Эсэсовец растроганно покачал головой. Просто не верится, что в 1941-м СС могли умиляться при виде маленьких евреев.

– Да, – произнёс он, – гнусная вещь война. А виноваты во всём евреи.

Папа и бровью не повёл, продолжая орудовать ножницами, а затем взял в руки электрическую машинку.

– Вы думаете?

Немец закивал с видом абсолютной убеждённости.

– Совершенно уверен в этом.

Папа в последний раз прошёлся машинкой по его вискам, зажмурив один глаз, как делают художники. Лёгким движением убрал полотенце, поднёс зеркало. Эсэсовец довольно улыбнулся.

– Превосходно, спасибо.

Чтобы рассчитать их, папа встал за кассу. Стоя вплотную к нему, я видел высоко над собой его широко улыбающееся лицо.

Солдаты надели свои фуражки.

– Вам всё понравилось, вы довольны?

– О да, всё замечательно.

– Так вот, прежде чем вы уйдёте, – сказал папа, – должен уведомить вас, что все, кого вы тут видите, – евреи.

В молодости папа немного играл в театре, и по вечерам, рассказывая нам свои истории, он сопровождал их выразительными жестами и мимикой в духе системы Станиславского.

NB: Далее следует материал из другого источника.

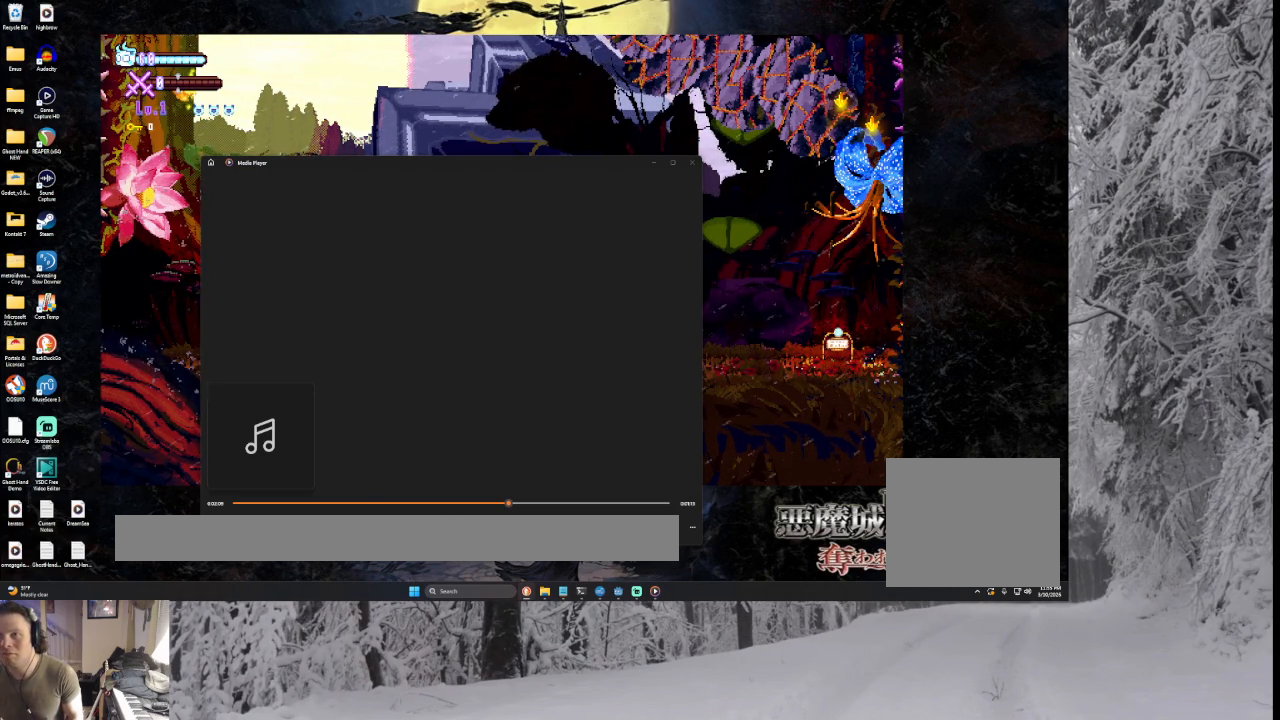
{"buttons": ["CROSS"], "left_stick": "center", "right_stick": "center", "events": []}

В эту минуту ни один актёр не мог бы стоять на сцене с большим величием, чем глава семейства Жоффо за своим прилавком.

Время в салоне остановилось. Первым встал Кремьё, он сжимал руку сына, и тот тоже поднялся с места. Остальные последовали за ними.

Дювалье не произнёс ни слова. Франсуа Дювалье, сын Жака Дювалье и Ноэми Машёгран, практикующий католик, некогда крещённый в церкви Сент-Эсташ, отложил газету, спрятал трубку в карман и тоже встал. Теперь мы все стояли.

Эсэсовец не дрогнул, только губы у него будто бы стали ещё тоньше.

– Я говорил о богатых евреях.

Монеты звякнули о стеклянную панель прилавка, послышался скрип сапог.

Они должны были уже дойти до конца улицы, а мы всё стояли и стояли, замерев от ужаса, и мне на мгновение померещилось, что какая-то злая фея из сказки обратила нас в камень на веки вечные.

Когда чары рассеялись и все медленно вернулись на свои места, я понял, что нас не накажут.

Прежде чем снова взяться за ножницы, папа потрепал нас с братом по голове, и я крепко зажмурился, чтобы Морис не увидел, как я реву второй раз за день.

– Угомонитесь, пожалуйста!

Это мама кричит через перегородку. Как обычно, она заходит к нам перед сном проверить, почищены ли зубы, уши и ногти. Слегка поправляет подушки, подтыкает одеяла, целует нас и выходит из комнаты. И, как обычно, не успевает за ней закрыться дверь, как моя подушка летит в темноте прямиком в Мориса, который ругается последними словами.

Мы часто дерёмся, особенно по вечерам, когда сильно не пошумишь. Начинаю чаще всего я.

Напряжённо ловлю каждый звук. Справа зашуршали простыни – значит, Морис встал с кровати, я узнаю этот протяжный скрип пружины. Сейчас набросится. Мои тоненькие мышцы напряжены, я задыхаюсь от страха и радостного предвкушения, готовясь к яростной схватке…

В комнате вспыхивает свет.

Ослеплённый, Морис бросается в кровать, а я пытаюсь изо всех сил сделать вид, что крепко сплю.

Это папа.

Бессмысленно притворяться, нам никогда не удаётся его провести.

– Продолжение истории, – говорит он.

Восторг! Ничего лучше и вообразить себе нельзя.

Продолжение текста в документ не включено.